Do you want to live in a place where equality reigns? A place with zero crime and therefore zero jails? A place where workers fully own their labor and where income inequality doesn't exist? Well then, your future is now. Hop a Greyhound and head over to Louisa County, Virginia, where you'll find the tofu-making, hammock-weaving community of Twin Oaks. You can join that commune or any of the surprisingly numerous utopian communes extant in the United States. All you have to do is give up a sizable chunk of your individual identity, and prepare for the reality that you probably won't be much happier than you are now.
The joke about "utopia" is that the word deconstructs itself. But within Utopia Drive's first few pages, Erik Reece, an environmental journalist and professor of English at the University of Kentucky, quickly and constructively kills that joke. One of the Greek roots of the word, "outopia," means "no place." But Reece points out that the other Greek root, "eutopia," means "good place." When thinking about ways to organize ourselves as a society—a task made increasingly urgent by the rise of income inequality and our swift environmental decline—the best need not be the enemy of the good.
Reece frames the book as one man's road-trip diary. He limits his travels, and therefore his research, to communities east of the Mississippi River. Along the way, he finds several different kinds of utopias—secular and religious, urban and agrarian, artistic and practical, past and present—and categorizes their larger aims as places of solitude, solidarity, escape, or reconstruction.
The historical examples that Reece traces all start up around the turn of the 19th century. Reading about the bizarre practices of religious groups like the Shakers, the Rappites, and the Oneida, or the largely secular, socialist communities such as Robert Owen's New Harmony or Josiah Warren's Modern Times, you get the sense that the United States was in its late 20s and needed to figure out what the fuck it was going to do with its life, and so it moved out to Ohio, Kentucky, and Indiana to start experimenting with communal living.
These kinds of communities "fail" for several reasons. An influential leader dies and internecine conflict dissolves the group. The logical end of celibacy asserts itself. Loafers and layabouts overrun the joint. But Reece is more interested in what we can learn from their attempts to realize earthly heavens.
The freshest idea in the book is the notion that making small changes in local economies can render global financial markets and certain sectors of the government irrelevant, and without too much fuss or libertarian grandstanding, either.

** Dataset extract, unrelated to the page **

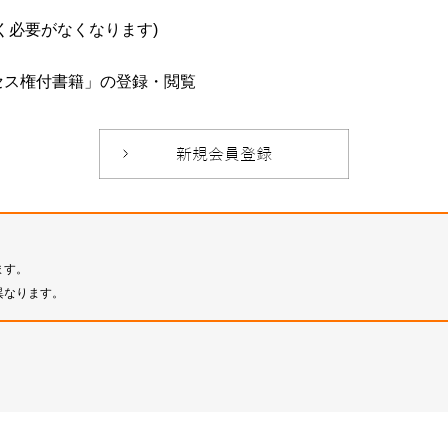
必要がなくなります)
セス権付書籍」の登録・閲覧
ます。
異なります。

Reece cites the recent development of BerkShares, an alternative local currency in Massachusetts, and cooperative companies such as Ohio's Evergreen Collective, which prioritize people and the environment over profits, as examples of present-day applications of early utopian ideas.
(I'd add Seattle artist Natasha Marin's reparations project, Reparations.me, to that list. Why wait for the Feds—or even the city council—to propose a system designed to partially repair race relations in this country? Or to distribute organic produce to food deserts? Build a website. See what happens.)
I hear the argument that the relatively small number of people who participate in these radical work-arounds might be less inclined to vote for economic reforms that affect larger populations. I counter by saying you can vote to make government more equitable and employ your special set of skills to make your town a little more fair for everybody. "Burn it down" is the phrase I hear a lot from activists seeking radical social change, but "rot it out slowly so that only the strongest beams still stand" might be a more achievable, if less sonorous, aspiration.
Reece's road-trip conceit starts to feel redundant about halfway through the book. Nearly every chapter begins with a little drive to an historical site followed by a chat with a local, then a research session at a library, then 40-plus pages of history full of arcane details about wild American thinkers. He finally rewards himself with a drink at a dive bar where he reflects on all of the work he's done. His jokes in this reflective mode can be line-cook crass. And his references to his own relationship with Christianity can be annoyingly vague and off-putting for raging atheists (like me!). But he's got a plain-talking professor's ability to isolate the ideas of American utopians, wipe off their theological/political/personal residue, and synthesize them into useful suggestions to improve on our current dystopian Trumpscape.
That's a skill I'd welcome into my commune any day.